H5: Need performance profiling -> Site Extensions (Application Insights Profiler)

  • Signals that support
    • High latency without obvious errors from standard logs.
    • CPU usage is high but stack-level hot path is unknown.
    • Incident reproduces under load and requires code-path attribution.
  • Signals that weaken
    • Latency is dominated by external dependency with clear timeout logs.
    • Profiler data is insufficient due non-reproducible workload.
  • What to verify
    1. Install/enable the correct extension and confirm data ingestion.
    2. Correlate profiler hotspots with request traces and failure windows.
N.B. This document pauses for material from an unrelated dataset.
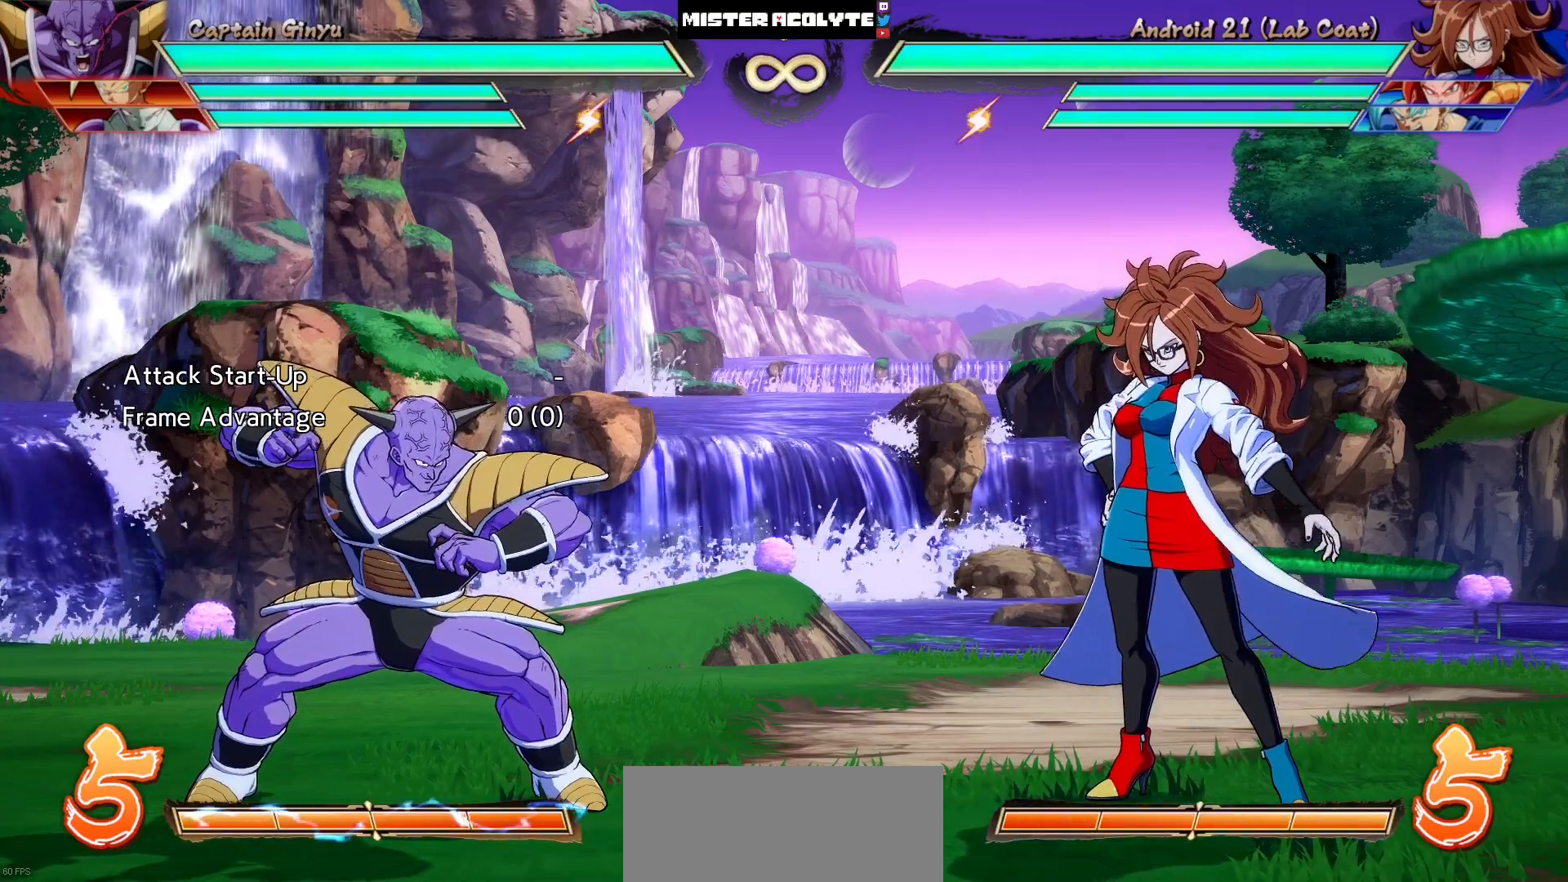
Gameplay with a controller (PlayStation layout); each line is a JSON object with the inputs held at the frame after it. "events" lists button and stick changes between this image and that frame as [ms after this image, input, new state], when the widget could be followed in between. Not read: L1 L2 L3 SELECT START left_stick right_stick.
{"buttons": ["DPAD_LEFT"], "events": [[50, "DPAD_RIGHT", "down"], [117, "DPAD_RIGHT", "up"], [183, "DPAD_RIGHT", "down"], [350, "DPAD_RIGHT", "up"], [450, "DPAD_LEFT", "down"]]}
Normal vs Abnormal Comparison

Signal Normal diagnostics flow Tool-selection failure pattern
Tool choice Evidence-driven (symptom -> tool) Habit-driven (same tool for every issue)
Process analysis Process Explorer used for live internals Only logs reviewed; resource leak missed
Hang/crash analysis Dump captured at peak symptom No dump captured; incident not reproducible later
File/config verification Debug Console validates deployed state Assumes deployment is correct without verification
Mitigation strategy Auto-Heal used with explicit trigger rationale Recycle loops added without threshold evidence

7. Likely Root Cause Patterns

  • Pattern A: Memory growth in worker process
    • Process Explorer shows private bytes growth until recycle.
    • Auto-Heal trigger confirms symptom but not root cause.
  • Pattern B: Hung request pipeline
    • Log Stream shows request starts with no completions.
    • Dump analysis reveals blocked threads or deadlock.
  • Pattern C: Filesystem/config drift
    • Debug Console reveals missing startup artifact or divergent web.config.
    • /api/vfs confirms state mismatch across slots/instances.
  • Pattern D: Background job contention
    • WebJobs failures coincide with frontend latency and error spikes.
    • Queue backlog or retry storms reduce app responsiveness.
  • Pattern E: Invisible performance hotspot
    • Basic logs show slow requests without explicit exception.
    • Site Extensions profiler identifies expensive code path/dependency.

8. Immediate Mitigations

  • Activate targeted Auto-Heal rules to reduce incident duration while deeper analysis runs.
  • Capture one high-value dump during peak failure before recycling wipes evidence.
  • Use Debug Console to revert obvious config/file drift to known-good baseline.
  • Temporarily reduce background job concurrency when WebJobs amplify startup pressure.
  • Enable focused logging window (application + failed request tracing) and stop after incident to limit noise/cost.

Mitigation Safety

Do not apply broad recycle loops, blanket restarts, or uncontrolled file edits without preserving evidence first. Preserve one complete evidence chain (logs + process state + config snapshot + optional dump) before aggressive mitigation.

9. Prevention

  • Standardize an incident runbook mapping symptom classes to Kudu tools and required artifacts.
  • Keep web.config and Auto-Heal policy source-controlled and validated in pre-production slots.
  • Add recurring checks for Site Extensions currency and diagnostic agent health.
  • Document Windows-vs-Linux diagnostic differences in operational onboarding to avoid tool mismatch.